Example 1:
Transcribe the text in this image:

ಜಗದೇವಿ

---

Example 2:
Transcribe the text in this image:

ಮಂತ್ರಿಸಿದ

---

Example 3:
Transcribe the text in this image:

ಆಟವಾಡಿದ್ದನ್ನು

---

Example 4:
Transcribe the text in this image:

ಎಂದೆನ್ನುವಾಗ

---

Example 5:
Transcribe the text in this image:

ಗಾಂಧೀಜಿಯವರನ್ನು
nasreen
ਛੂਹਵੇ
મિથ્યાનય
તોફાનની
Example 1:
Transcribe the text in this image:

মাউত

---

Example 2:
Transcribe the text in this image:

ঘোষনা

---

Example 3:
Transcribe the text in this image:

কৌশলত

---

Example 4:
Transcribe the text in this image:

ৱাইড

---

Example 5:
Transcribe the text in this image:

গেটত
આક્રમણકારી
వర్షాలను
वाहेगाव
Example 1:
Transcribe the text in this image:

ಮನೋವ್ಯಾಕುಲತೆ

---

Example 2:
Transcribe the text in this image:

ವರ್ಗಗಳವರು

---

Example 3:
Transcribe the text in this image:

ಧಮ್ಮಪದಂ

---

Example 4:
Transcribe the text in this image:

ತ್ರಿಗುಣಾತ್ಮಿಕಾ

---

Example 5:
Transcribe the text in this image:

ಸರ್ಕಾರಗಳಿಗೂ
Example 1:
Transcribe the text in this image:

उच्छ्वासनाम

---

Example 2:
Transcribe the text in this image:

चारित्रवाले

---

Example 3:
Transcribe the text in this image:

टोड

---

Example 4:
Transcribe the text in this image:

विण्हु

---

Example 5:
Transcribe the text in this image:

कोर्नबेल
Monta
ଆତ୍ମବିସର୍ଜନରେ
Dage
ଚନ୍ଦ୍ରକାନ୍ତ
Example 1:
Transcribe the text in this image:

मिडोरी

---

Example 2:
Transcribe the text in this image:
┄┄┄┄┄┄┄┄┄┄
Line by line, output the data precisely as shown above.

■ **RESULT**
Example 1:
Transcribe the text in this image:

ಜಗದೇವಿ

---

Example 2:
Transcribe the text in this image:

ಮಂತ್ರಿಸಿದ

---

Example 3:
Transcribe the text in this image:

ಆಟವಾಡಿದ್ದನ್ನು

---

Example 4:
Transcribe the text in this image:

ಎಂದೆನ್ನುವಾಗ

---

Example 5:
Transcribe the text in this image:

ಗಾಂಧೀಜಿಯವರನ್ನು
nasreen
ਛੂਹਵੇ
મિથ્યાનય
તોફાનની
Example 1:
Transcribe the text in this image:

মাউত

---

Example 2:
Transcribe the text in this image:

ঘোষনা

---

Example 3:
Transcribe the text in this image:

কৌশলত

---

Example 4:
Transcribe the text in this image:

ৱাইড

---

Example 5:
Transcribe the text in this image:

গেটত
આક્રમણકારી
వర్షాలను
वाहेगाव
Example 1:
Transcribe the text in this image:

ಮನೋವ್ಯಾಕುಲತೆ

---

Example 2:
Transcribe the text in this image:

ವರ್ಗಗಳವರು

---

Example 3:
Transcribe the text in this image:

ಧಮ್ಮಪದಂ

---

Example 4:
Transcribe the text in this image:

ತ್ರಿಗುಣಾತ್ಮಿಕಾ

---

Example 5:
Transcribe the text in this image:

ಸರ್ಕಾರಗಳಿಗೂ
Example 1:
Transcribe the text in this image:

उच्छ्वासनाम

---

Example 2:
Transcribe the text in this image:

चारित्रवाले

---

Example 3:
Transcribe the text in this image:

टोड

---

Example 4:
Transcribe the text in this image:

विण्हु

---

Example 5:
Transcribe the text in this image:

कोर्नबेल
Monta
ଆତ୍ମବିସର୍ଜନରେ
Dage
ଚନ୍ଦ୍ରକାନ୍ତ
Example 1:
Transcribe the text in this image:

मिडोरी

---

Example 2:
Transcribe the text in this image:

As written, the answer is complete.